** Material for this exercise **
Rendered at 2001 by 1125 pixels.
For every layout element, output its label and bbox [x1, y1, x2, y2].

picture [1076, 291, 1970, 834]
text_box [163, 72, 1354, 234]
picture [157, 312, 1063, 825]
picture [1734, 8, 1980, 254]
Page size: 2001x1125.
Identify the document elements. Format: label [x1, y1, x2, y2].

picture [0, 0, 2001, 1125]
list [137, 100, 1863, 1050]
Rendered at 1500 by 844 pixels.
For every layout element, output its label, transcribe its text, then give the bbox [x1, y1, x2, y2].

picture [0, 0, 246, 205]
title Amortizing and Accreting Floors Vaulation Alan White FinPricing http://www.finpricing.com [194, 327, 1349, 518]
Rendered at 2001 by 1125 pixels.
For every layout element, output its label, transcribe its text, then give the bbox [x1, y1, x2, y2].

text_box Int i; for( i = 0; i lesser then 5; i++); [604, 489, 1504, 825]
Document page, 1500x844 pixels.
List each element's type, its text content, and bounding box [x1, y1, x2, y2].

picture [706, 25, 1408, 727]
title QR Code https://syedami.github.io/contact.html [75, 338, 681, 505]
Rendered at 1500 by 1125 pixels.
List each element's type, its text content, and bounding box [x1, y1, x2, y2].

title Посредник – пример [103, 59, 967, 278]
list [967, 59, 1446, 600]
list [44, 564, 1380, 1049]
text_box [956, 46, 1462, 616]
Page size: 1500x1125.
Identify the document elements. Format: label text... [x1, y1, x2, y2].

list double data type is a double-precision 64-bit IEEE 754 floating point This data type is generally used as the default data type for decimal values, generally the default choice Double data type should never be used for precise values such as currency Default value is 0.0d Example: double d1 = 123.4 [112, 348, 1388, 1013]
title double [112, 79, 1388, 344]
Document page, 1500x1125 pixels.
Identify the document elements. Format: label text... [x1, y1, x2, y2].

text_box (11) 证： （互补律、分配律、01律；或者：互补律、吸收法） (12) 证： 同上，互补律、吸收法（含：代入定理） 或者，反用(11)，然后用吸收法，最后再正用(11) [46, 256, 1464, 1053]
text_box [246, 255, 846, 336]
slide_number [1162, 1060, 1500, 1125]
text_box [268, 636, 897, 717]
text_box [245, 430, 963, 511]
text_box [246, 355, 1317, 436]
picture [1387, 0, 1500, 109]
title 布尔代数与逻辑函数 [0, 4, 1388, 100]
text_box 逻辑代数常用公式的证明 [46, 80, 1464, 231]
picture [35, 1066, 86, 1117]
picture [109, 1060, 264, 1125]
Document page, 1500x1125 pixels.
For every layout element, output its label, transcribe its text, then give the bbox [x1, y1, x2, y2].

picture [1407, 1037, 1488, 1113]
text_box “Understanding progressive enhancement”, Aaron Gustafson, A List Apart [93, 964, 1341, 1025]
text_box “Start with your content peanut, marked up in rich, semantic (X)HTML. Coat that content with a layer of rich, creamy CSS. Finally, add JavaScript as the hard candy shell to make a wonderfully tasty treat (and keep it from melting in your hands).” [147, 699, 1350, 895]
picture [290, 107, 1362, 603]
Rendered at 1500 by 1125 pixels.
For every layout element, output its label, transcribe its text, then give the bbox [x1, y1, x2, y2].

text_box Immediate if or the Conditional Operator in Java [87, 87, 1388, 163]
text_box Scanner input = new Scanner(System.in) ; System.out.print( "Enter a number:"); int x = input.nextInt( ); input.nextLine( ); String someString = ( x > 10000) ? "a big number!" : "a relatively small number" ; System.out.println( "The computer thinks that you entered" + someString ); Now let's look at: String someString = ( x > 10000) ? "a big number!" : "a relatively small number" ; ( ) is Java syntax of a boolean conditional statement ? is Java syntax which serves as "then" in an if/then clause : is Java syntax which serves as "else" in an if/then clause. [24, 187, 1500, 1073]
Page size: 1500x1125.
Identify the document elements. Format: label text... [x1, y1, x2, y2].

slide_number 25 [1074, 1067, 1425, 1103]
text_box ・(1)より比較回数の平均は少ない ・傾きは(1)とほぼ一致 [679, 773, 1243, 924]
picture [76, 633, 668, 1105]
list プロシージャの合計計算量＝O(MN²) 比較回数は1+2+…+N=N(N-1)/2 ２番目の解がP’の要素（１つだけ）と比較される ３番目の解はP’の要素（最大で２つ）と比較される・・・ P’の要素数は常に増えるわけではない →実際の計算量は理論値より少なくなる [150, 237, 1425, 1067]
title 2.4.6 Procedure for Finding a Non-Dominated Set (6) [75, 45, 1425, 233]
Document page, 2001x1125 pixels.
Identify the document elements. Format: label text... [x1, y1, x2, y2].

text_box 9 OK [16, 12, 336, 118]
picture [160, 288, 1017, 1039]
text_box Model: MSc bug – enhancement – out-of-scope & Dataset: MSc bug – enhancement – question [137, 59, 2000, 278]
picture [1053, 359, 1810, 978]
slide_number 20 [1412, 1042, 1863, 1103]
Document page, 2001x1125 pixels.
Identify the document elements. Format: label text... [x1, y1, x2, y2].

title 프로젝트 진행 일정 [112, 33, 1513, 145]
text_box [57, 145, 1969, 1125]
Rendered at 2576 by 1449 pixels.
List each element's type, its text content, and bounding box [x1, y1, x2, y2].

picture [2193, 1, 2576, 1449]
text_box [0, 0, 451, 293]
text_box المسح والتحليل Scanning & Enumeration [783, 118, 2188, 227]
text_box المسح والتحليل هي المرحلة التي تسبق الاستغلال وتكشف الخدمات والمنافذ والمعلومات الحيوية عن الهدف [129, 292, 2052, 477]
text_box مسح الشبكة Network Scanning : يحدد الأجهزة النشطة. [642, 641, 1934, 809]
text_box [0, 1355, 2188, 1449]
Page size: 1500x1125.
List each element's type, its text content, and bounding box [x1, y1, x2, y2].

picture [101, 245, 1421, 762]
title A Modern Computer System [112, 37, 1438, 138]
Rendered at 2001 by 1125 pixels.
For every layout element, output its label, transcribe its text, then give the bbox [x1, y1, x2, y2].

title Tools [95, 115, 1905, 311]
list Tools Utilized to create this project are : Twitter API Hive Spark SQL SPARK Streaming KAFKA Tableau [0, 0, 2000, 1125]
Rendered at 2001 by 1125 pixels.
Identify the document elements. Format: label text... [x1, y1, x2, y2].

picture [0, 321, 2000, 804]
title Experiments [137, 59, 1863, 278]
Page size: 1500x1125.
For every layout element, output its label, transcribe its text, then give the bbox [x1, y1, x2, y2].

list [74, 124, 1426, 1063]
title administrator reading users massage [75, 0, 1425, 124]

** Assigned task **
Reproduce the material exactly, with every line intact.

** Answer to the problem **
Rendered at 2001 by 1125 pixels.
For every layout element, output its label and bbox [x1, y1, x2, y2].

picture [1076, 291, 1970, 834]
text_box [163, 72, 1354, 234]
picture [157, 312, 1063, 825]
picture [1734, 8, 1980, 254]
Page size: 2001x1125.
Identify the document elements. Format: label [x1, y1, x2, y2].

picture [0, 0, 2001, 1125]
list [137, 100, 1863, 1050]
Rendered at 1500 by 844 pixels.
For every layout element, output its label, transcribe its text, then give the bbox [x1, y1, x2, y2].

picture [0, 0, 246, 205]
title Amortizing and Accreting Floors Vaulation Alan White FinPricing http://www.finpricing.com [194, 327, 1349, 518]
Rendered at 2001 by 1125 pixels.
For every layout element, output its label, transcribe its text, then give the bbox [x1, y1, x2, y2].

text_box Int i; for( i = 0; i lesser then 5; i++); [604, 489, 1504, 825]
Document page, 1500x844 pixels.
List each element's type, its text content, and bounding box [x1, y1, x2, y2].

picture [706, 25, 1408, 727]
title QR Code https://syedami.github.io/contact.html [75, 338, 681, 505]
Rendered at 1500 by 1125 pixels.
List each element's type, its text content, and bounding box [x1, y1, x2, y2].

title Посредник – пример [103, 59, 967, 278]
list [967, 59, 1446, 600]
list [44, 564, 1380, 1049]
text_box [956, 46, 1462, 616]
Page size: 1500x1125.
Identify the document elements. Format: label text... [x1, y1, x2, y2].

list double data type is a double-precision 64-bit IEEE 754 floating point This data type is generally used as the default data type for decimal values, generally the default choice Double data type should never be used for precise values such as currency Default value is 0.0d Example: double d1 = 123.4 [112, 348, 1388, 1013]
title double [112, 79, 1388, 344]
Document page, 1500x1125 pixels.
Identify the document elements. Format: label text... [x1, y1, x2, y2].

text_box (11) 证： （互补律、分配律、01律；或者：互补律、吸收法） (12) 证： 同上，互补律、吸收法（含：代入定理） 或者，反用(11)，然后用吸收法，最后再正用(11) [46, 256, 1464, 1053]
text_box [246, 255, 846, 336]
slide_number [1162, 1060, 1500, 1125]
text_box [268, 636, 897, 717]
text_box [245, 430, 963, 511]
text_box [246, 355, 1317, 436]
picture [1387, 0, 1500, 109]
title 布尔代数与逻辑函数 [0, 4, 1388, 100]
text_box 逻辑代数常用公式的证明 [46, 80, 1464, 231]
picture [35, 1066, 86, 1117]
picture [109, 1060, 264, 1125]
Document page, 1500x1125 pixels.
For every layout element, output its label, transcribe its text, then give the bbox [x1, y1, x2, y2].

picture [1407, 1037, 1488, 1113]
text_box “Understanding progressive enhancement”, Aaron Gustafson, A List Apart [93, 964, 1341, 1025]
text_box “Start with your content peanut, marked up in rich, semantic (X)HTML. Coat that content with a layer of rich, creamy CSS. Finally, add JavaScript as the hard candy shell to make a wonderfully tasty treat (and keep it from melting in your hands).” [147, 699, 1350, 895]
picture [290, 107, 1362, 603]
Rendered at 1500 by 1125 pixels.
For every layout element, output its label, transcribe its text, then give the bbox [x1, y1, x2, y2].

text_box Immediate if or the Conditional Operator in Java [87, 87, 1388, 163]
text_box Scanner input = new Scanner(System.in) ; System.out.print( "Enter a number:"); int x = input.nextInt( ); input.nextLine( ); String someString = ( x > 10000) ? "a big number!" : "a relatively small number" ; System.out.println( "The computer thinks that you entered" + someString ); Now let's look at: String someString = ( x > 10000) ? "a big number!" : "a relatively small number" ; ( ) is Java syntax of a boolean conditional statement ? is Java syntax which serves as "then" in an if/then clause : is Java syntax which serves as "else" in an if/then clause. [24, 187, 1500, 1073]
Page size: 1500x1125.
Identify the document elements. Format: label text... [x1, y1, x2, y2].

slide_number 25 [1074, 1067, 1425, 1103]
text_box ・(1)より比較回数の平均は少ない ・傾きは(1)とほぼ一致 [679, 773, 1243, 924]
picture [76, 633, 668, 1105]
list プロシージャの合計計算量＝O(MN²) 比較回数は1+2+…+N=N(N-1)/2 ２番目の解がP’の要素（１つだけ）と比較される ３番目の解はP’の要素（最大で２つ）と比較される・・・ P’の要素数は常に増えるわけではない →実際の計算量は理論値より少なくなる [150, 237, 1425, 1067]
title 2.4.6 Procedure for Finding a Non-Dominated Set (6) [75, 45, 1425, 233]
Document page, 2001x1125 pixels.
Identify the document elements. Format: label text... [x1, y1, x2, y2].

text_box 9 OK [16, 12, 336, 118]
picture [160, 288, 1017, 1039]
text_box Model: MSc bug – enhancement – out-of-scope & Dataset: MSc bug – enhancement – question [137, 59, 2000, 278]
picture [1053, 359, 1810, 978]
slide_number 20 [1412, 1042, 1863, 1103]
Document page, 2001x1125 pixels.
Identify the document elements. Format: label text... [x1, y1, x2, y2].

title 프로젝트 진행 일정 [112, 33, 1513, 145]
text_box [57, 145, 1969, 1125]
Rendered at 2576 by 1449 pixels.
List each element's type, its text content, and bounding box [x1, y1, x2, y2].

picture [2193, 1, 2576, 1449]
text_box [0, 0, 451, 293]
text_box المسح والتحليل Scanning & Enumeration [783, 118, 2188, 227]
text_box المسح والتحليل هي المرحلة التي تسبق الاستغلال وتكشف الخدمات والمنافذ والمعلومات الحيوية عن الهدف [129, 292, 2052, 477]
text_box مسح الشبكة Network Scanning : يحدد الأجهزة النشطة. [642, 641, 1934, 809]
text_box [0, 1355, 2188, 1449]
Page size: 1500x1125.
List each element's type, its text content, and bounding box [x1, y1, x2, y2].

picture [101, 245, 1421, 762]
title A Modern Computer System [112, 37, 1438, 138]
Rendered at 2001 by 1125 pixels.
For every layout element, output its label, transcribe its text, then give the bbox [x1, y1, x2, y2].

title Tools [95, 115, 1905, 311]
list Tools Utilized to create this project are : Twitter API Hive Spark SQL SPARK Streaming KAFKA Tableau [0, 0, 2000, 1125]
Rendered at 2001 by 1125 pixels.
Identify the document elements. Format: label text... [x1, y1, x2, y2].

picture [0, 321, 2000, 804]
title Experiments [137, 59, 1863, 278]
Page size: 1500x1125.
For every layout element, output its label, transcribe its text, then give the bbox [x1, y1, x2, y2].

list [74, 124, 1426, 1063]
title administrator reading users massage [75, 0, 1425, 124]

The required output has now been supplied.